少しのんびりしたら、また何かを始められるかもしれない。収入が半減しても、そちらの方が自分の人生にはいいだろう。今の半分の時間を働いて、収入は三分の一になってもそれがいい。
 母たちは小さな結婚式を挙げ、空気のきれいな場所に引っ越していった。
 毎日電話やメールをくれた。新しい夫との生活は私には他人事だった。他人の生活について聞かされても、現実味は何もなかった。母からのメールを眺めると、本を読んだり、映画を観たりする時間が増えていった。
 両親と妹としか暮らしたことがなかったのに、ぽつりぽつりと私は一人になった。
突然ではなかったけれど、ごく自然な形で、私に気づかれないように皆がいなくなっていったようだった。いなくなってから、これが一人暮らしかとふと思った。かつでは憧れることもあったのに。

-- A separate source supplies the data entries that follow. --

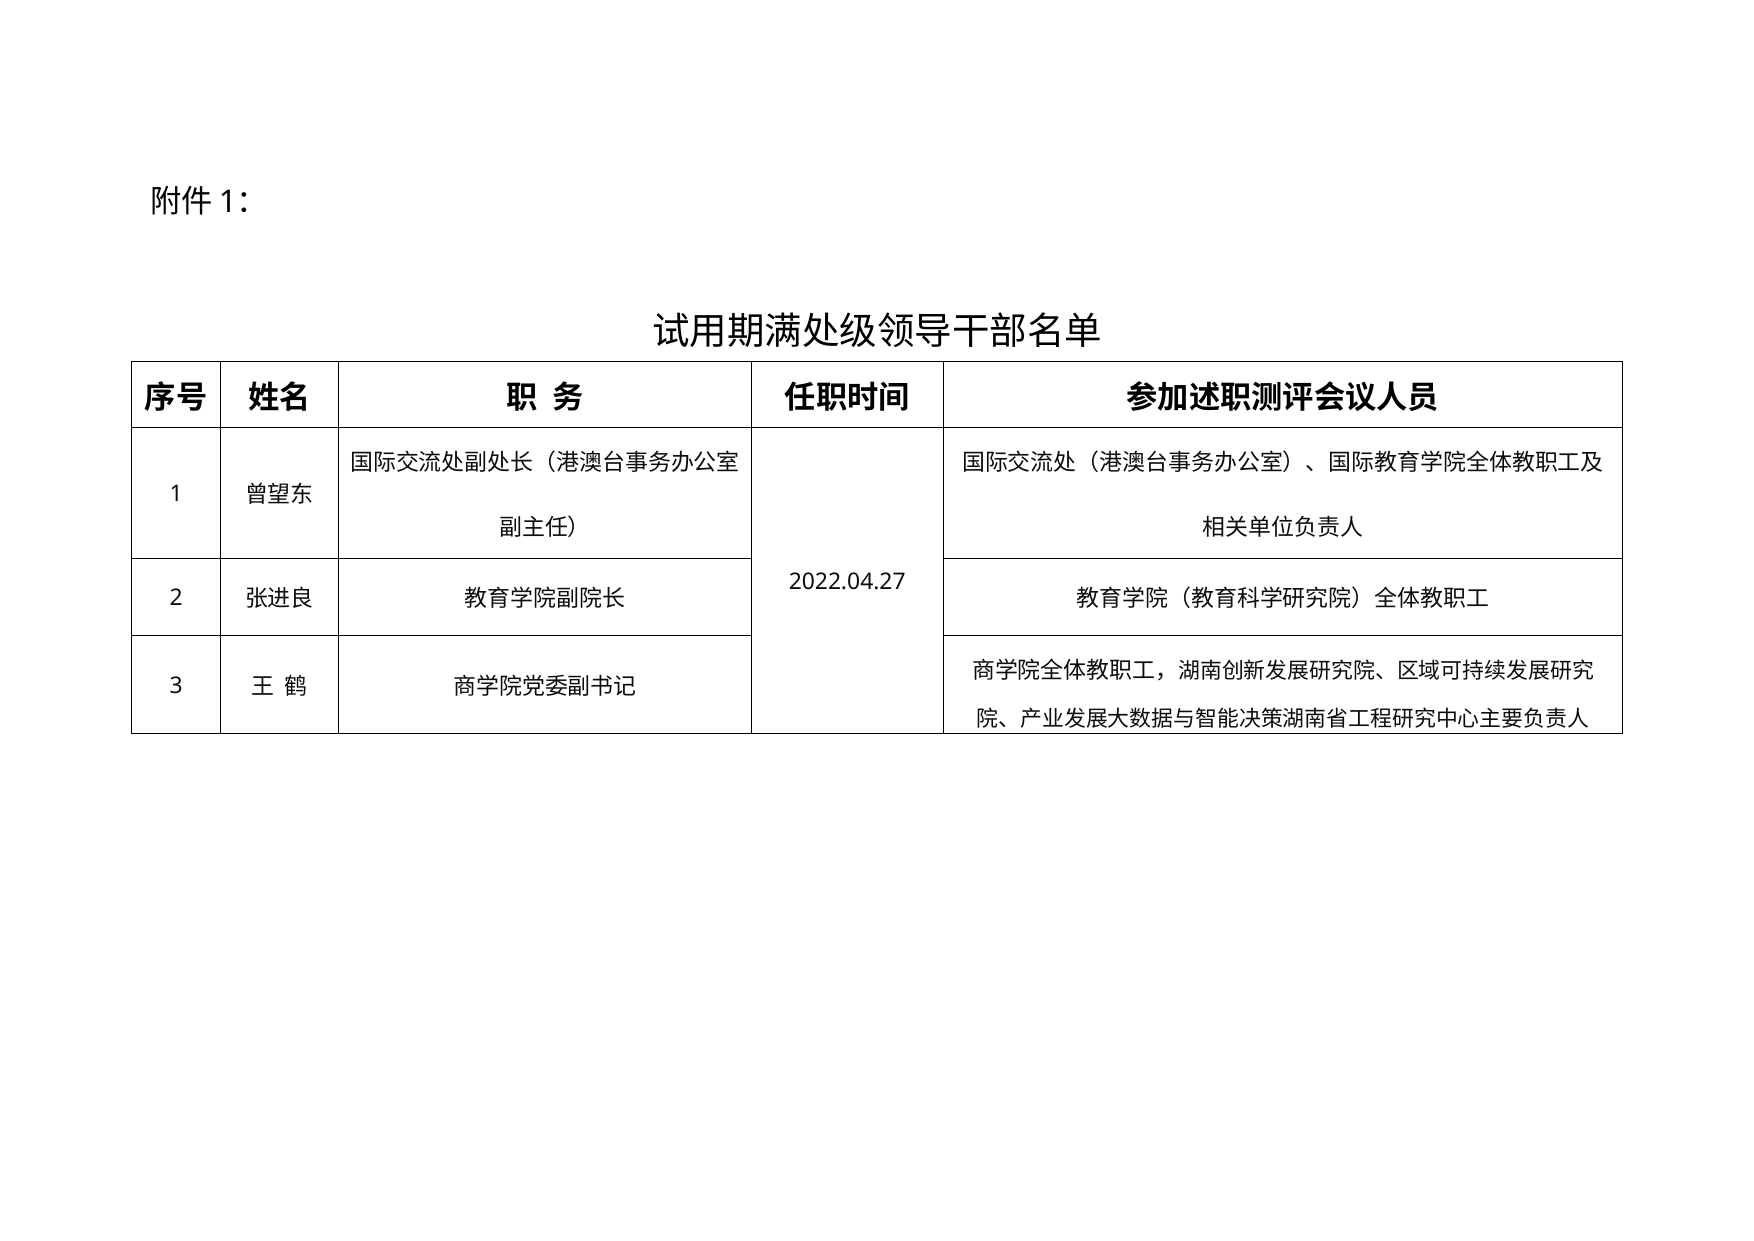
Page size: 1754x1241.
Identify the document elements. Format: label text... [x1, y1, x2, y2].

table_cell 2022.04.27 [752, 428, 943, 733]
table_header 任职时间 [752, 362, 943, 427]
table_cell 国际交流处（港澳台事务办公室）、国际教育学院全体教职工及相关单位负责人 [944, 428, 1622, 558]
table_cell 1 [132, 428, 220, 558]
table_cell 国际交流处副处长（港澳台事务办公室副主任） [339, 428, 751, 558]
table_cell 商学院全体教职工，湖南创新发展研究院、区域可持续发展研究院、产业发展大数据与智能决策湖南省工程研究中心主要负责人 [944, 636, 1622, 733]
table_cell 王 鹤 [221, 636, 338, 733]
table_cell 曾望东 [221, 428, 338, 558]
table_header 职 务 [339, 362, 751, 427]
table_header 参加述职测评会议人员 [944, 362, 1622, 427]
table_cell 教育学院（教育科学研究院）全体教职工 [944, 559, 1622, 635]
table_cell 商学院党委副书记 [339, 636, 751, 733]
table_cell 教育学院副院长 [339, 559, 751, 635]
table_cell 3 [132, 636, 220, 733]
text 试用期满处级领导干部名单 [150, 296, 1604, 361]
table_cell 2 [132, 559, 220, 635]
table_header 姓名 [221, 362, 338, 427]
text 附件1： [150, 166, 1604, 231]
table_cell 张进良 [221, 559, 338, 635]
table_header 序号 [132, 362, 220, 427]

生まれてから家族と一緒にずっと住み続けていた家に一人で暮らすのは不思議な感覚だった。
一人暮らしをすると、この二階建ての一軒家は広すぎて、掃除も管理も大変だということがわかった。母はもうずっと前から知っていたのかもしれない。ただ、頑丈なこの家は大切に暮らせば私の一生くらいは快適に暮らせるだろう。

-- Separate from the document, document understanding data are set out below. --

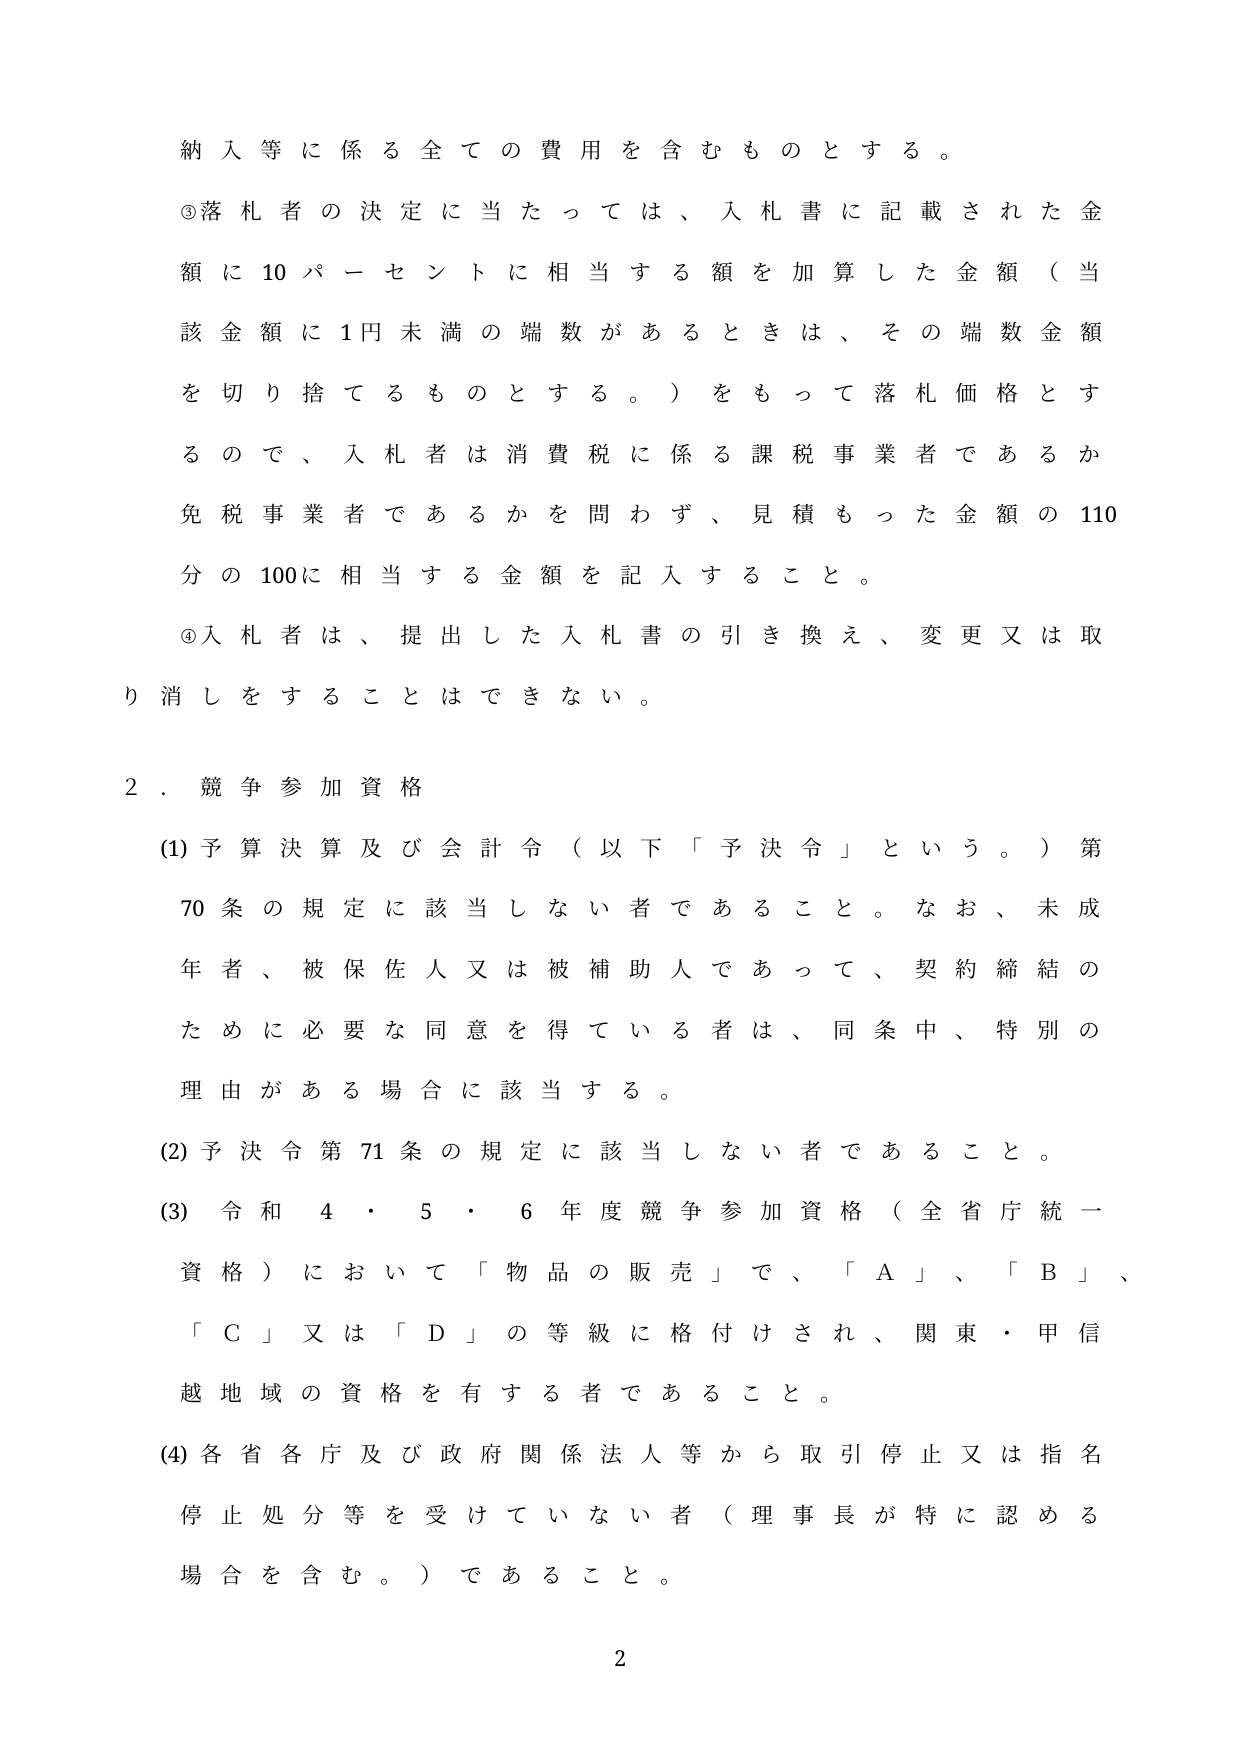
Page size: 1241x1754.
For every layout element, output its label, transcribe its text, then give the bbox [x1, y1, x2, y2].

text (4) 各省各庁及び政府関係法人等から取引停止又は指名停止処分等を受けていない者（理事長が特に認める場合を含む。）であること。 [140, 1423, 1120, 1604]
text (1) 予算決算及び会計令（以下「予決令」という。）第70条の規定に該当しない者であること。なお、未成年者、被保佐人又は被補助人であって、契約締結のために必要な同意を得ている者は、同条中、特別の理由がある場合に該当する。 [140, 816, 1120, 1119]
text ③落札者の決定に当たっては、入札書に記載された金額に10パーセントに相当する額を加算した金額（当該金額に1円未満の端数があるときは、その端数金額を切り捨てるものとする。）をもって落札価格とするので、入札者は消費税に係る課税事業者であるか免税事業者であるかを問わず、見積もった金額の110分の100に相当する金額を記入すること。 [160, 180, 1120, 604]
text (2) 予決令第71条の規定に該当しない者であること。 [140, 1119, 1120, 1180]
text ２．競争参加資格 [120, 756, 1120, 816]
text (3) 令和4・5・6年度競争参加資格（全省庁統一資格）において「物品の販売」で、「Ａ」、「Ｂ」、「Ｃ」又は「Ｄ」の等級に格付けされ、関東・甲信越地域の資格を有する者であること。 [140, 1180, 1120, 1423]
text ④入札者は、提出した入札書の引き換え、変更又は取り消しをすることはできない。 [120, 604, 1120, 725]
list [160, 119, 1120, 180]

かつて私と妹の部屋があった二階にはほとんど踏み込まなくてもいいように、一階だけで生活ができるようにものを移動し、二階は徹底的に掃除し、いらないものを捨てた。
 一階だけで暮らすようになると、ほとんどリビングで事足りた。
 誰もが寝静まった夜中の静けさなど、誰かと暮らしていたころも同じだろうに、まるで初めて耳にしたように感じた。
 常に誰かが帰ってくるような感覚があった。
 それに慣れるのには時間がかかった。頭では誰も帰ってこないとわかっているのに、身体と家に染みついた感覚は深く、根っこを奥に伸ばしていた。焦ることはない。時間だけが解決できるものだと割り切った。
父の仏壇は以前と変わらずリビングに設置してある。誰も帰ってこないのに誰かが帰ってくるような感覚の中、父の仏壇の存在は私のなかで安定していった。一人暮らしをしていても、父と私の二人暮らしのような。